Séralini’s study showing negative effects of GM maize fed to rats, including tumours, will be retracted by the journal that published it last year. Séralini has received a letter from Elsevier’s Food and Toxicology journal.
A new editor at the journal, Richard Goodman, is a biologist who formerly worked for Monsanto – the leading producer of GM foods.
“If this magazine, which just hired a former Monsanto employee as an editor, withdraws this study, it’ll mean it never existed. What we have tried to do, to try and carry out studies of the long-term effects of genetically-modified foods and pesticides on human health, will be permanently shut off,” said French MEP Corinne Lepage.

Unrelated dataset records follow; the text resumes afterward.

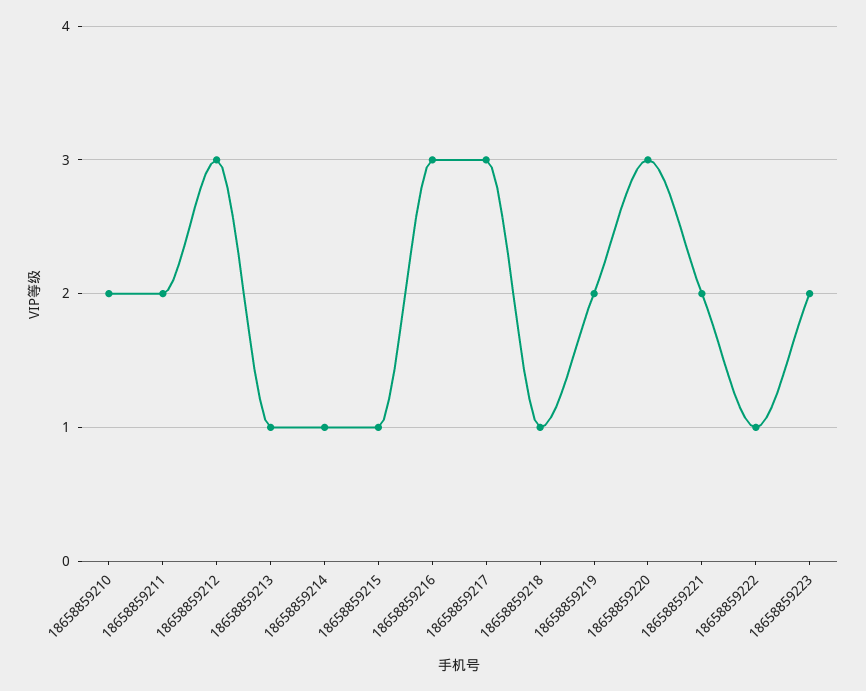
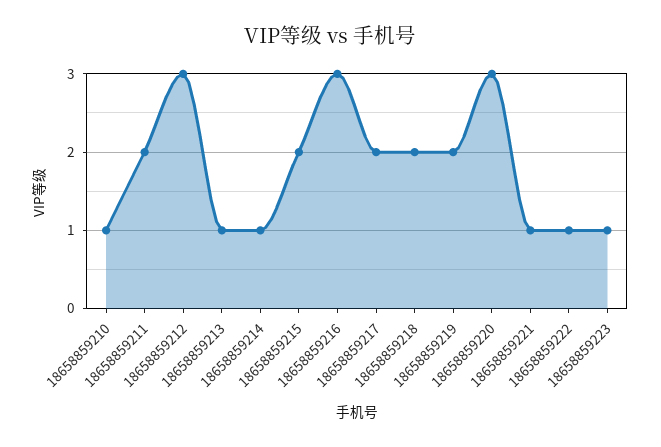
18658859210: 2 -> 1
18658859215: 1 -> 2
18658859217: 3 -> 2
18658859218: 1 -> 2
18658859221: 2 -> 1
18658859223: 2 -> 1

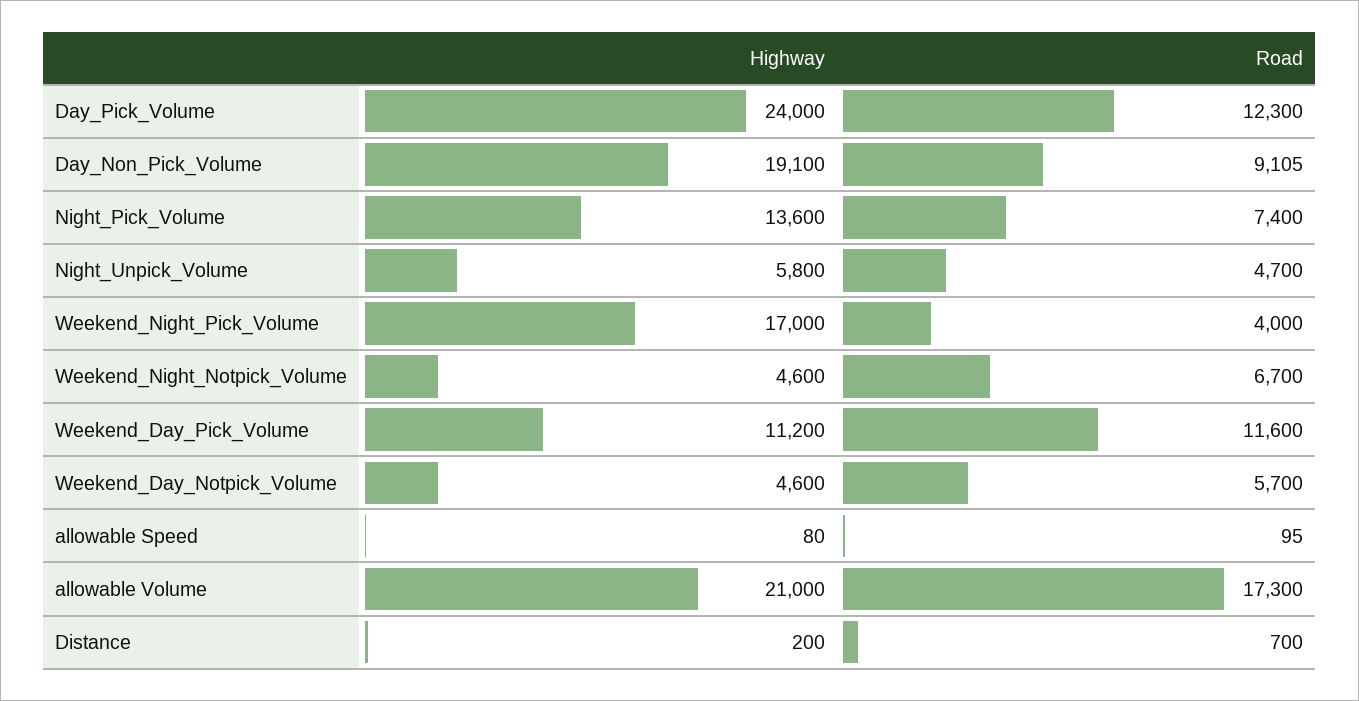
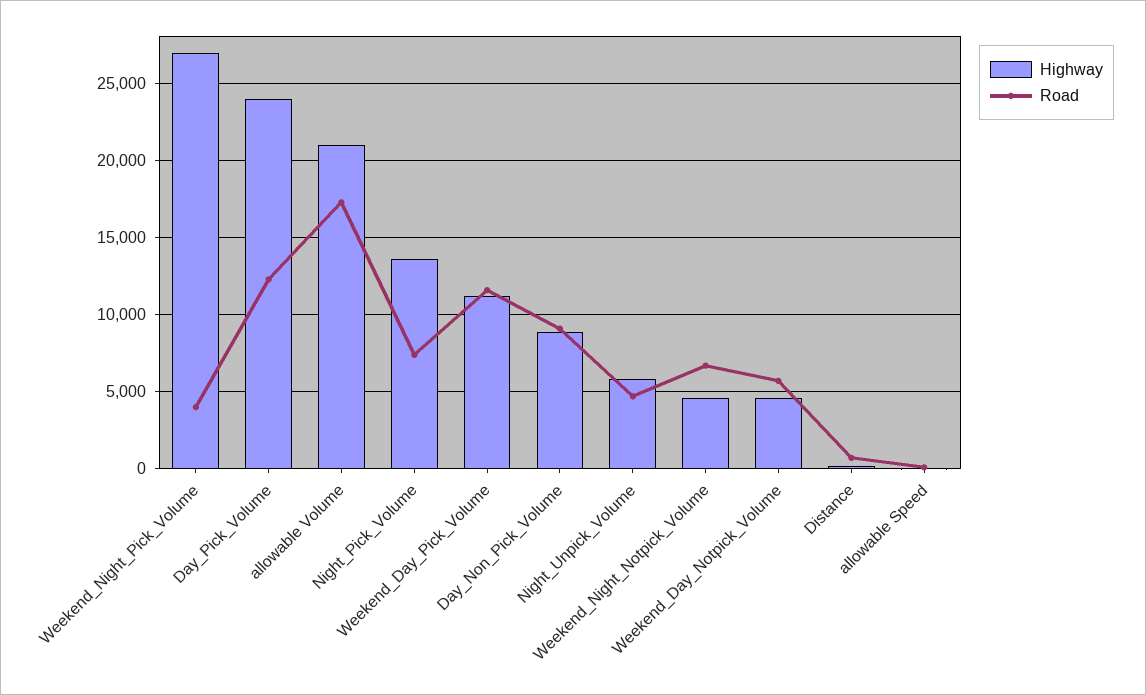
Highway, Day_Non_Pick_Volume: 19100 -> 9000
Highway, Weekend_Night_Pick_Volume: 17000 -> 27000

At the European level, GM crops are generally tested for no more than three months by the manufacturers who produce them. These studies are used to authorise the products.
For Séralini European institutions should also be responsible.
“We accuse the magazine of conniving with Monsanto. We accuse Monsanto of fraud and gross errors in the authorization of their products, and we accuse the European Commission of only seeing Monsanto’s data as valid,” Séralini told euronews.
Meanwhile, the European Commission has proposed authorising a new GM corn crop. The decision could be made early next year.